= Mayu Kanamori =

Australian photographer

Mayu Kanamori (金森マユ, Kanamori Mayu) is an artist working mostly in photography, documentary photography, and still photography video art, often using photographic projection and story telling with emphasis on performance using interviews and narration.

Kanamori's earlier works deal with themes relating to subculture and minority groups, especially within Japan and Australia. Her later works deal with Australian and Japanese cross cultural and migrational issues, and her more recent works further these concerns by her attempt to spiritual connections with people and landscapes of both Australia and Japan.

== Photography ==
In 1996 at Japan Foundation Sydney Gallery, Kanamori first exhibited her series of documentary photographs of Japanese subcultures, Unseen Faces of Japan: photographs taken during her previous thee years in Japan, whilst working for Australian publications, The Sydney Morning Herald, The Age and The Good Weekend (Sydney Morning Herald). Whilst working as a freelance photographer and writer based in Sydney, Kanamori continues to document and exhibit photographs.

== Performance and photographic projection ==
Kanamori began creating her narrative works utilising audio interviews with The Heart of the Journey (2000) when she collaborated with ABC Radio National to produce a radio documentary about an Bardi-Jawi woman Lucy Dann from Broome, Western Australia, who was seeking to find her biological father Tamotsu Tsutsui.
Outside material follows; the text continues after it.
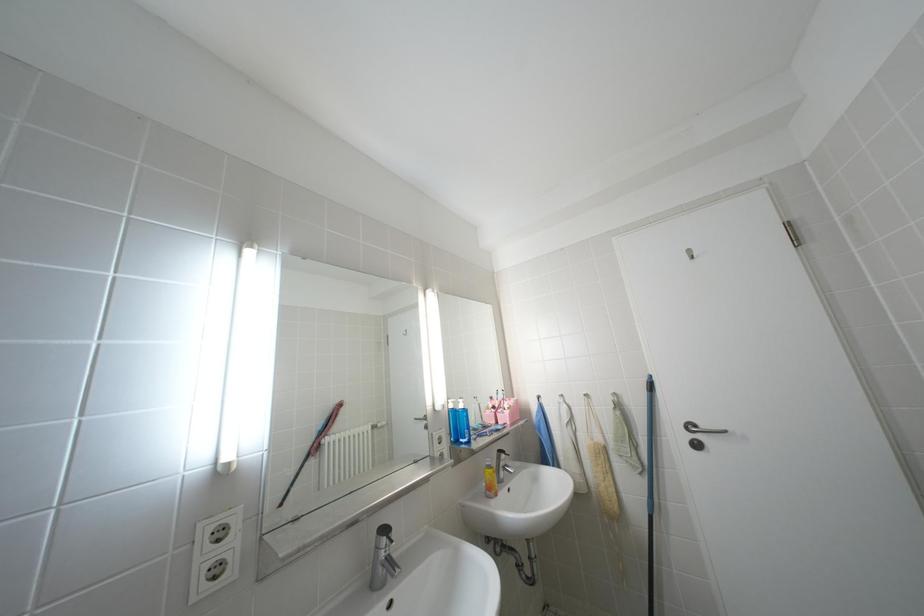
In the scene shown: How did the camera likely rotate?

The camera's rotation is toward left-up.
This radio feature programmed on Radio Eye received commendation in the 2000 United Nations Association of Australia Media Peace Awards in Promotions of Multicultural Issues. The Heart of the Journey was later produced in a performance context including projected photographs and live narration by the artist, and was presented by arts festivals throughout Austral-Asia.
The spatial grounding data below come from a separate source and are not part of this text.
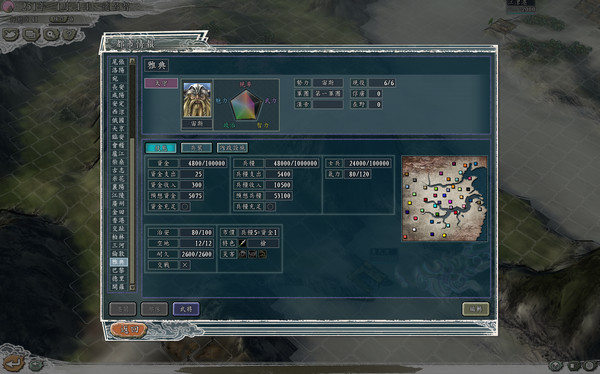
You are a GUI agent. You are given a task and a screenshot of the screen. Output one action in this format:
    pyautogui.click(x=<x>, y=<y>)
    Task: Click on the portrait
    The image size is (600, 374).
    Given the screenshot: What is the action you would take?
    pyautogui.click(x=196, y=100)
Chika: A Documentary Performance (2005), a story about a Japanese tourist, Chika Honda, incarcerated in Australian prisons for a decade, combined sounds from Kanamori's radio documentary Chika (2004), live narration, projected photographs, live original music and dance. The radio feature Chika was finalist for 2004 Walkley Awards.

== Photography video art ==
Kanamori's video art works use series of still photographs as its base, and have included experimental works in collaboration with dancers and musicians whilst others include community based documentary work in collaboration with children and young people, as well as photographic essays with loose narratives such in Judy and Alan (2004), finalist for 2005 Harries National Digital Awards.